Design modeler software was used to create the 3D geometry. A 1.2-meter-long in z-direction cylinder with a perforated plate is 55 cm apart from the inlet and outlet. In addition, a Structured mesh grid was produced using ANSYS Meshing software, generating a total of 1,308,762 elements.
Methodology: Porous Zone Inside 3D Channel
The simulation is independent of Time, so it has performed in steady state form. Moreover, the gravitational effects are ignored.
Turbulence model is Shear Stress Transport (SST).
The Advection Scheme and Turbulence Numerics is set to High Resolution.
Also, the Isotropic Porous Model is used inside the cylinder, while the Loss Velocity Type is set to True Velocity.
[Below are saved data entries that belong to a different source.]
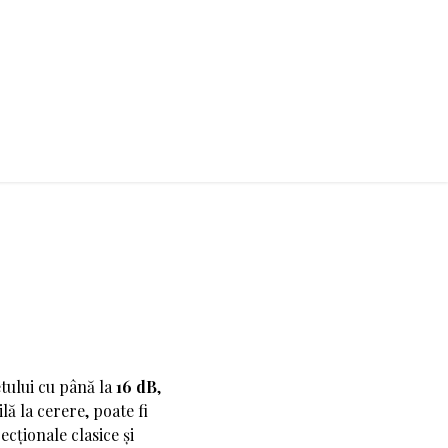
etului cu până la
16 dB
,
ă la cerere, poate fi
ecționale clasice și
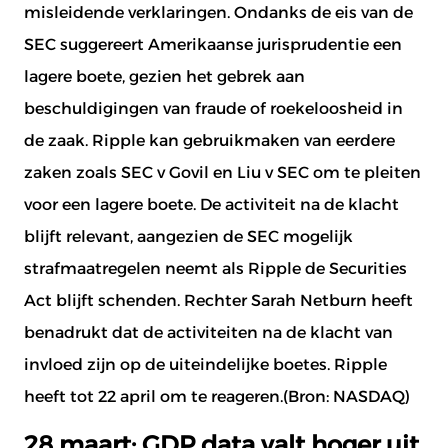
misleidende verklaringen. Ondanks de eis van de
SEC suggereert Amerikaanse jurisprudentie een
E-mail
*
E-mail
*
lagere boete, gezien het gebrek aan
beschuldigingen van fraude of roekeloosheid in
de zaak. Ripple kan gebruikmaken van eerdere
zaken zoals SEC v Govil en Liu v SEC om te pleiten
voor een lagere boete. De activiteit na de klacht
blijft relevant, aangezien de SEC mogelijk
strafmaatregelen neemt als Ripple de Securities
Act blijft schenden. Rechter Sarah Netburn heeft
benadrukt dat de activiteiten na de klacht van
invloed zijn op de uiteindelijke boetes. Ripple
heeft tot 22 april om te reageren.(Bron:
NASDAQ
)
28 maart: GDP data valt hoger uit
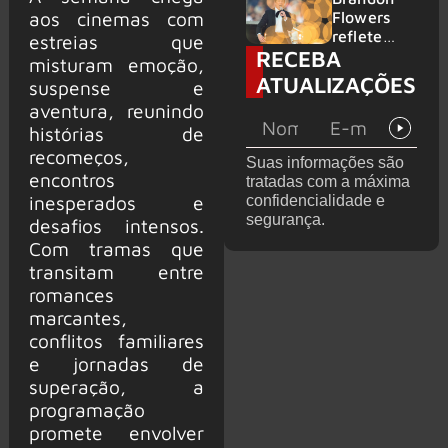
2026
do GHOST
aos cinemas com
Flowers
e KORN
reflete
estreias que
RECEBA
sobre o
misturam emoção,
futuro e
ATUALIZAÇÕES
suspense e
levanta
aventura, reunindo
possibilida
de de
histórias de
deixar os
recomeços,
Suas informações são
palcos
encontros
tratadas com a máxima
inesperados e
confidencialidade e
segurança.
desafios intensos.
Com tramas que
transitam entre
romances
marcantes,
conflitos familiares
e jornadas de
superação, a
programação
promete envolver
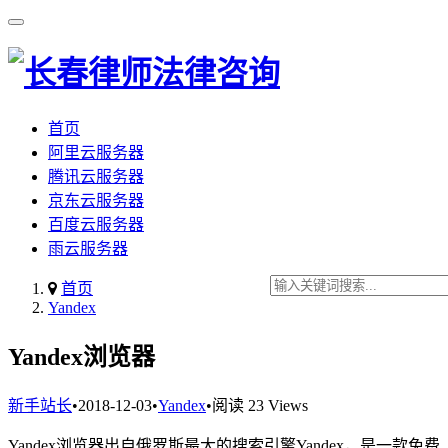
首页
阿里云服务器
腾讯云服务器
京东云服务器
百度云服务器
雨云服务器
首页
Yandex
Yandex浏览器
新手站长
•
2018-12-03
•
Yandex
•
阅读 23 Views
Yandex浏览器出自俄罗斯最大的搜索引擎Yandex，是一款免费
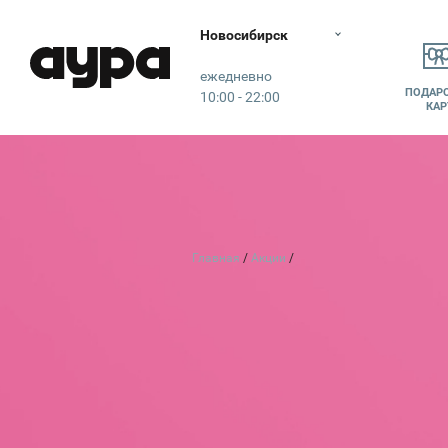
Новосибирск
Аура
ежедневно
ПОДАР
10:00 - 22:00
КАР
Главная
Акции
The Ethanol flow enters the channel with a 0.25m/s velocity magnitude. After a while, a collision with a perforated plate with 0.5 porosity causes an extreme pressure drop. As can be seen in the following plot, the amount of pressure decreases suddenly from 16 to zero. Also, this pressure drop is clearly visible in the 2D and 3D contours above.
Concerning the velocity magnitude of Ethanol inside the cylinder, it starts to increase from the entrance until it reaches the porous zone. Due to the interactions inside the porosity, the velocity shoots up by about two times and after that decreases suddenly and starts to diminish with the low slope it had at the beginning.